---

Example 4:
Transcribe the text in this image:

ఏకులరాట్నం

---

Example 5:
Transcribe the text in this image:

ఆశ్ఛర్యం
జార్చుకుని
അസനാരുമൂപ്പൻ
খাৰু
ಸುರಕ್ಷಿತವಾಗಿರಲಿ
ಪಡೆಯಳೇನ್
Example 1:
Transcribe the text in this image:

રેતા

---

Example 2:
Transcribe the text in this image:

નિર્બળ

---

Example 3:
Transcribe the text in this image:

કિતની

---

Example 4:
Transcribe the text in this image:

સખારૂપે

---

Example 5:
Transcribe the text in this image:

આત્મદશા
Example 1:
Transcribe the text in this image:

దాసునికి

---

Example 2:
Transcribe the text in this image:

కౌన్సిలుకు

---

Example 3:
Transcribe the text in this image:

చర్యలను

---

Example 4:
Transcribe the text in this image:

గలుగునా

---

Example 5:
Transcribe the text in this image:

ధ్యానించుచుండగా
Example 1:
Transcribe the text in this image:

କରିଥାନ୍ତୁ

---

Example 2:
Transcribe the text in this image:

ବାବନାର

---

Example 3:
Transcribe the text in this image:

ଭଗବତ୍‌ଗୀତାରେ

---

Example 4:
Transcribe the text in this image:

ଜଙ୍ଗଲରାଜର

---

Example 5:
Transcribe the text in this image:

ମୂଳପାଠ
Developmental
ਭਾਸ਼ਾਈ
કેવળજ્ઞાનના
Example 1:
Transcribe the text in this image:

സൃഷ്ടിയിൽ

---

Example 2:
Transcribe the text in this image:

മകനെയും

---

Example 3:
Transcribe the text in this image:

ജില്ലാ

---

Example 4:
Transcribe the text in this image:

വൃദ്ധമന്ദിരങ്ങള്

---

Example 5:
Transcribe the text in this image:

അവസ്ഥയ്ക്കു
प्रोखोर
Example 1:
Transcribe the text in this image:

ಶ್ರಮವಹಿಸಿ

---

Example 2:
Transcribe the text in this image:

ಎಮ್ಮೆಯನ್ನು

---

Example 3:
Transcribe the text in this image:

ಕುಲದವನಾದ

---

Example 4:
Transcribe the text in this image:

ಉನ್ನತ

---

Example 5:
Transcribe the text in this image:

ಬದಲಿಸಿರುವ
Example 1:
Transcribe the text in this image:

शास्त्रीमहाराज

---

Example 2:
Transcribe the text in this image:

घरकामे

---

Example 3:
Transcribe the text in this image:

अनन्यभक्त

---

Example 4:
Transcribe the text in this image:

* _PROBLEM TO WORK ON_:
Every entry is to be copied exactly, with none omitted.

* _RESULT OF THE TASK_:
---

Example 4:
Transcribe the text in this image:

ఏకులరాట్నం

---

Example 5:
Transcribe the text in this image:

ఆశ్ఛర్యం
జార్చుకుని
അസനാരുമൂപ്പൻ
খাৰু
ಸುರಕ್ಷಿತವಾಗಿರಲಿ
ಪಡೆಯಳೇನ್
Example 1:
Transcribe the text in this image:

રેતા

---

Example 2:
Transcribe the text in this image:

નિર્બળ

---

Example 3:
Transcribe the text in this image:

કિતની

---

Example 4:
Transcribe the text in this image:

સખારૂપે

---

Example 5:
Transcribe the text in this image:

આત્મદશા
Example 1:
Transcribe the text in this image:

దాసునికి

---

Example 2:
Transcribe the text in this image:

కౌన్సిలుకు

---

Example 3:
Transcribe the text in this image:

చర్యలను

---

Example 4:
Transcribe the text in this image:

గలుగునా

---

Example 5:
Transcribe the text in this image:

ధ్యానించుచుండగా
Example 1:
Transcribe the text in this image:

କରିଥାନ୍ତୁ

---

Example 2:
Transcribe the text in this image:

ବାବନାର

---

Example 3:
Transcribe the text in this image:

ଭଗବତ୍‌ଗୀତାରେ

---

Example 4:
Transcribe the text in this image:

ଜଙ୍ଗଲରାଜର

---

Example 5:
Transcribe the text in this image:

ମୂଳପାଠ
Developmental
ਭਾਸ਼ਾਈ
કેવળજ્ઞાનના
Example 1:
Transcribe the text in this image:

സൃഷ്ടിയിൽ

---

Example 2:
Transcribe the text in this image:

മകനെയും

---

Example 3:
Transcribe the text in this image:

ജില്ലാ

---

Example 4:
Transcribe the text in this image:

വൃദ്ധമന്ദിരങ്ങള്

---

Example 5:
Transcribe the text in this image:

അവസ്ഥയ്ക്കു
प्रोखोर
Example 1:
Transcribe the text in this image:

ಶ್ರಮವಹಿಸಿ

---

Example 2:
Transcribe the text in this image:

ಎಮ್ಮೆಯನ್ನು

---

Example 3:
Transcribe the text in this image:

ಕುಲದವನಾದ

---

Example 4:
Transcribe the text in this image:

ಉನ್ನತ

---

Example 5:
Transcribe the text in this image:

ಬದಲಿಸಿರುವ
Example 1:
Transcribe the text in this image:

शास्त्रीमहाराज

---

Example 2:
Transcribe the text in this image:

घरकामे

---

Example 3:
Transcribe the text in this image:

अनन्यभक्त

---

Example 4:
Transcribe the text in this image:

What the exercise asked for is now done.